→ **Given request**: Put the stretch of items from the start through the line containing "title Modeling –", both ends included, into a numbered list, omitting blank lines.
· · · · ·
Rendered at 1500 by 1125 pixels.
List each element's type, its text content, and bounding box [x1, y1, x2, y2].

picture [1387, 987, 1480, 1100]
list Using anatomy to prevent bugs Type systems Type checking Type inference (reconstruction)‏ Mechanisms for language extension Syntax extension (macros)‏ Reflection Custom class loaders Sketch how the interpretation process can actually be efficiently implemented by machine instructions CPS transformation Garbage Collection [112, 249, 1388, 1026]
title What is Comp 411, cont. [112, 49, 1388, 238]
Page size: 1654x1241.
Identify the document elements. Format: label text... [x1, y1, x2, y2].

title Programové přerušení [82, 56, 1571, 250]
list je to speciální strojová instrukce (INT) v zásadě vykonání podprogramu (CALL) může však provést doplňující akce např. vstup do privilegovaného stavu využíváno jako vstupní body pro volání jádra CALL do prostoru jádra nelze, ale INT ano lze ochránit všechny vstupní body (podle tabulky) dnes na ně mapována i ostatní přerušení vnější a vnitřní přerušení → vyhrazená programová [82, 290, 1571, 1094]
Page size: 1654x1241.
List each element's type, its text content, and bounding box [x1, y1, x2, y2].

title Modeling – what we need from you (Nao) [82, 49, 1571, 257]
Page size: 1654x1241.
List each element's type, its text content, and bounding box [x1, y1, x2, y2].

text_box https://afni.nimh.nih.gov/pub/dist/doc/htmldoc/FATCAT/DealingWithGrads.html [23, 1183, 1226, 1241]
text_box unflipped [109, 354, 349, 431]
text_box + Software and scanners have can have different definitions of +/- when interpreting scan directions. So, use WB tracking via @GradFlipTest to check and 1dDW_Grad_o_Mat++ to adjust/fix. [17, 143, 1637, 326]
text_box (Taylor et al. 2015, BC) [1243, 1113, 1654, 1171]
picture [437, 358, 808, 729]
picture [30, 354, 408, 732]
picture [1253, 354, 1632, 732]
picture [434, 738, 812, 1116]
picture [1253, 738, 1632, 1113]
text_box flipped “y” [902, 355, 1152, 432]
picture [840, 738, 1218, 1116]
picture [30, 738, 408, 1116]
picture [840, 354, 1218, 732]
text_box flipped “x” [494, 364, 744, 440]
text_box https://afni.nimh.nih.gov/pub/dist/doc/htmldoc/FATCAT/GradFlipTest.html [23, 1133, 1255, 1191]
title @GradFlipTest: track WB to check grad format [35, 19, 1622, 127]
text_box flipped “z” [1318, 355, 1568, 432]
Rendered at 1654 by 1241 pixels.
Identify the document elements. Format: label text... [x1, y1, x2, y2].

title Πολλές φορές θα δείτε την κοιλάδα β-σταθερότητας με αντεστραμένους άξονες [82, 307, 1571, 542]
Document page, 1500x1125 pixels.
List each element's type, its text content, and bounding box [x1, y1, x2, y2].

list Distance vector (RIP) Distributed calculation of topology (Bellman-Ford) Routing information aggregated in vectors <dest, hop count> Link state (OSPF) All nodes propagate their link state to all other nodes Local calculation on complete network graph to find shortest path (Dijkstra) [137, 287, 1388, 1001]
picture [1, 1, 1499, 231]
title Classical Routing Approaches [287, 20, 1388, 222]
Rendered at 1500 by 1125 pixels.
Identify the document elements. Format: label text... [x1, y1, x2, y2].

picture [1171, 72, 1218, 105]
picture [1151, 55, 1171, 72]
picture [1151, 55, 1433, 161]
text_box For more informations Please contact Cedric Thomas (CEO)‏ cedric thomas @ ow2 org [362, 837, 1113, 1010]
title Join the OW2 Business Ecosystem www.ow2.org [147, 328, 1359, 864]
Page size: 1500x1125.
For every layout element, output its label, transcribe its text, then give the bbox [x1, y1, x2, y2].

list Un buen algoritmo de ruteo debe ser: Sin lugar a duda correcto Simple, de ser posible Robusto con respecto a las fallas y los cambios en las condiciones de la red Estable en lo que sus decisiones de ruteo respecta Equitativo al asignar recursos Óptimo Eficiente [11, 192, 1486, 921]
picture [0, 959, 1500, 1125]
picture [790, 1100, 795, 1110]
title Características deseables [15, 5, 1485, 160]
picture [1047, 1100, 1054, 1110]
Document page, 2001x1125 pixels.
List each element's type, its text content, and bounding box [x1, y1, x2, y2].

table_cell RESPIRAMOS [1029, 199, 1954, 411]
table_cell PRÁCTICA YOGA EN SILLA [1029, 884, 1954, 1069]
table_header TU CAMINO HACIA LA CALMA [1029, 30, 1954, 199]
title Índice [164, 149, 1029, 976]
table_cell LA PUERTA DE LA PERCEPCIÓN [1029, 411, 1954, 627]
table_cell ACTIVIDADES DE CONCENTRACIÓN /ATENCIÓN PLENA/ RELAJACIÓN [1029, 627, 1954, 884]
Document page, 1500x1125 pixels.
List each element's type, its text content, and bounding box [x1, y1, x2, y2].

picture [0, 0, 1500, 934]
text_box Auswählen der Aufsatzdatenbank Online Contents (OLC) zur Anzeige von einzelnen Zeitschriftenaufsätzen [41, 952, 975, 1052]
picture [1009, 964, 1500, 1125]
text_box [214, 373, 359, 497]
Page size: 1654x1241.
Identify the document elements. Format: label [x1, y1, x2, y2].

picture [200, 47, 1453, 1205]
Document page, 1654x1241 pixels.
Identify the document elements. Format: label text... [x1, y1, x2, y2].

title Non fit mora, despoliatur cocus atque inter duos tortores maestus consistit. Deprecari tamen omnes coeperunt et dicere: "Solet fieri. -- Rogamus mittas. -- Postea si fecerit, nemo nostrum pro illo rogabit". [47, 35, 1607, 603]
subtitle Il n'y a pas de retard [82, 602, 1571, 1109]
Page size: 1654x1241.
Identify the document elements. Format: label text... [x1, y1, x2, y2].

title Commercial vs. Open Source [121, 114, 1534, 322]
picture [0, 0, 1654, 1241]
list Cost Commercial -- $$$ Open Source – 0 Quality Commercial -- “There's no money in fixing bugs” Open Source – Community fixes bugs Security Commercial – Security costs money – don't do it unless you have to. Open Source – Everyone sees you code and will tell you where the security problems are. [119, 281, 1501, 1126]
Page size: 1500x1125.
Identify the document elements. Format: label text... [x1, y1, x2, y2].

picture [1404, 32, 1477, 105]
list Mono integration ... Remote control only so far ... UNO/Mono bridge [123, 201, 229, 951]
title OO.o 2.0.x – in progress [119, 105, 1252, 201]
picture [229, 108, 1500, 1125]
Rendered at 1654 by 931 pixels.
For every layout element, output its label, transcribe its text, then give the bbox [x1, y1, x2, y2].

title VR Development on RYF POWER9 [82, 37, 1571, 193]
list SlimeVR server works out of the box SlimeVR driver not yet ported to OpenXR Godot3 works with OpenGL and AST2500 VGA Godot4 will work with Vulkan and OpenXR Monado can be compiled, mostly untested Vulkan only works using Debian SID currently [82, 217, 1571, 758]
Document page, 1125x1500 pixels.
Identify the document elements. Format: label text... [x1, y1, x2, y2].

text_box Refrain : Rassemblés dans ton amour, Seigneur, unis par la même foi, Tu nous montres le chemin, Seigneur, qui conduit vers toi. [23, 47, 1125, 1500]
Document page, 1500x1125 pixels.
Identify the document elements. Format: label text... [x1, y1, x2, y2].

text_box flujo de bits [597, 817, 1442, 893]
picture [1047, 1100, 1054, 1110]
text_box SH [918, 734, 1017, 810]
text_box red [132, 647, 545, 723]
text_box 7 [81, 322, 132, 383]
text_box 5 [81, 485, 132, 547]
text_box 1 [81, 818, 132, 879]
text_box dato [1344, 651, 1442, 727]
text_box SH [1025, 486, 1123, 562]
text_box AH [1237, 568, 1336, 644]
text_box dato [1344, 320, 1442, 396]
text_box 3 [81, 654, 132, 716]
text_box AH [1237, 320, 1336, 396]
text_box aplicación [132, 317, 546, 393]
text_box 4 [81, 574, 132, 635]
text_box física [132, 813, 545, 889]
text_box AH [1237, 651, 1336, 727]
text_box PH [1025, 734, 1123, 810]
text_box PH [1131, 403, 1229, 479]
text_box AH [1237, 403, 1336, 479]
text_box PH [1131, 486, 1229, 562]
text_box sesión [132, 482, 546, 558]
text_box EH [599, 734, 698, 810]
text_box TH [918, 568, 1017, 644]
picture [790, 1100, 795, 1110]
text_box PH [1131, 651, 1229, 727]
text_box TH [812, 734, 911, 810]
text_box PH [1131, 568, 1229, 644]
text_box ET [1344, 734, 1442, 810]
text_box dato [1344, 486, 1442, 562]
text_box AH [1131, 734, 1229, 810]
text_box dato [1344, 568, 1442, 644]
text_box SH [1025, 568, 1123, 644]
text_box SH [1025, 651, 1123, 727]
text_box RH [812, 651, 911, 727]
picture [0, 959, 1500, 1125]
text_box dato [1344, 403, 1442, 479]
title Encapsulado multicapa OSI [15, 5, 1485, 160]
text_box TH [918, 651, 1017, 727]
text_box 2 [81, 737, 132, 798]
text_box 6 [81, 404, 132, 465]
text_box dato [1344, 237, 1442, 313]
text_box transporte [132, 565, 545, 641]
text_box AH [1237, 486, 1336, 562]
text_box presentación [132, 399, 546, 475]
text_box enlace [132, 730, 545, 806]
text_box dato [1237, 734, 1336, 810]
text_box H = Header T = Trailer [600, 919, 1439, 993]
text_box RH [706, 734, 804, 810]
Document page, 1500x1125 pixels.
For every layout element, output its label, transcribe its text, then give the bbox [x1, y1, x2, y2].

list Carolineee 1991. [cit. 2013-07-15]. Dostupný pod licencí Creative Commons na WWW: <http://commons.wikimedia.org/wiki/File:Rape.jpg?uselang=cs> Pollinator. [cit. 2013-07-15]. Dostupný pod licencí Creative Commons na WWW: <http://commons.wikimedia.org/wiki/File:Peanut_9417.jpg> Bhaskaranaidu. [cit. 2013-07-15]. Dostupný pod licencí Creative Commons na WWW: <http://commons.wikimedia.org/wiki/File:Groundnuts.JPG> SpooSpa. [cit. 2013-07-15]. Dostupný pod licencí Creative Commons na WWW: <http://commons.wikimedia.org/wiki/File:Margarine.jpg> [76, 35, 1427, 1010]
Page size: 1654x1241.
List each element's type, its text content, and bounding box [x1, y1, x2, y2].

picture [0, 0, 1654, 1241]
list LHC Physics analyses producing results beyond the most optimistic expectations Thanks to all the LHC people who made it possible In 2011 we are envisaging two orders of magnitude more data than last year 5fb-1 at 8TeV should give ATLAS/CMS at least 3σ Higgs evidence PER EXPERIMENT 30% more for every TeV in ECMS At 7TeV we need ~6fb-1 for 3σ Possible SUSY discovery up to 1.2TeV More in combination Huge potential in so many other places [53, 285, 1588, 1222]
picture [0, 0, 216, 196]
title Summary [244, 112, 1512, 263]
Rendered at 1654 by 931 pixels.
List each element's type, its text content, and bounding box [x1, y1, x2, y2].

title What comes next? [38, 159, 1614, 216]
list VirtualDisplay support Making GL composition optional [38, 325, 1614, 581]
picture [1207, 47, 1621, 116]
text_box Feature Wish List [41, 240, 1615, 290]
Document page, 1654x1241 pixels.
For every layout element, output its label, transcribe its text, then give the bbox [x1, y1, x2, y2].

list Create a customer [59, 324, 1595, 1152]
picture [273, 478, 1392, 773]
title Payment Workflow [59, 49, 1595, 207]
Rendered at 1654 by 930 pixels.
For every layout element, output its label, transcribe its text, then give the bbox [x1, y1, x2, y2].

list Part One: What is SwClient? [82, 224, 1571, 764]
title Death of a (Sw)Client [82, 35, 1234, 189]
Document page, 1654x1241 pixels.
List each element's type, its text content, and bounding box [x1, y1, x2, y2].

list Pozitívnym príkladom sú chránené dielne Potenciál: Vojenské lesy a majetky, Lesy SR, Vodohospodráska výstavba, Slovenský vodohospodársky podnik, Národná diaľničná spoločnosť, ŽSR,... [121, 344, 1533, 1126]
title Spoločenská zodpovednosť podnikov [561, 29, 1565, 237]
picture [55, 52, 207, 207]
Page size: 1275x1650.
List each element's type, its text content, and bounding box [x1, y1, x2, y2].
· · · · ·
→ **Exercise answer**:
1. Rendered at 1500 by 1125 pixels.
2. List each element's type, its text content, and bounding box [x1, y1, x2, y2].
3. picture [1387, 987, 1480, 1100]
4. list Using anatomy to prevent bugs Type systems Type checking Type inference (reconstruction)‏ Mechanisms for language extension Syntax extension (macros)‏ Reflection Custom class loaders Sketch how the interpretation process can actually be efficiently implemented by machine instructions CPS transformation Garbage Collection [112, 249, 1388, 1026]
5. title What is Comp 411, cont. [112, 49, 1388, 238]
6. Page size: 1654x1241.
7. Identify the document elements. Format: label text... [x1, y1, x2, y2].
8. title Programové přerušení [82, 56, 1571, 250]
9. list je to speciální strojová instrukce (INT) v zásadě vykonání podprogramu (CALL) může však provést doplňující akce např. vstup do privilegovaného stavu využíváno jako vstupní body pro volání jádra CALL do prostoru jádra nelze, ale INT ano lze ochránit všechny vstupní body (podle tabulky) dnes na ně mapována i ostatní přerušení vnější a vnitřní přerušení → vyhrazená programová [82, 290, 1571, 1094]
10. Page size: 1654x1241.
11. List each element's type, its text content, and bounding box [x1, y1, x2, y2].
12. title Modeling – what we need from you (Nao) [82, 49, 1571, 257]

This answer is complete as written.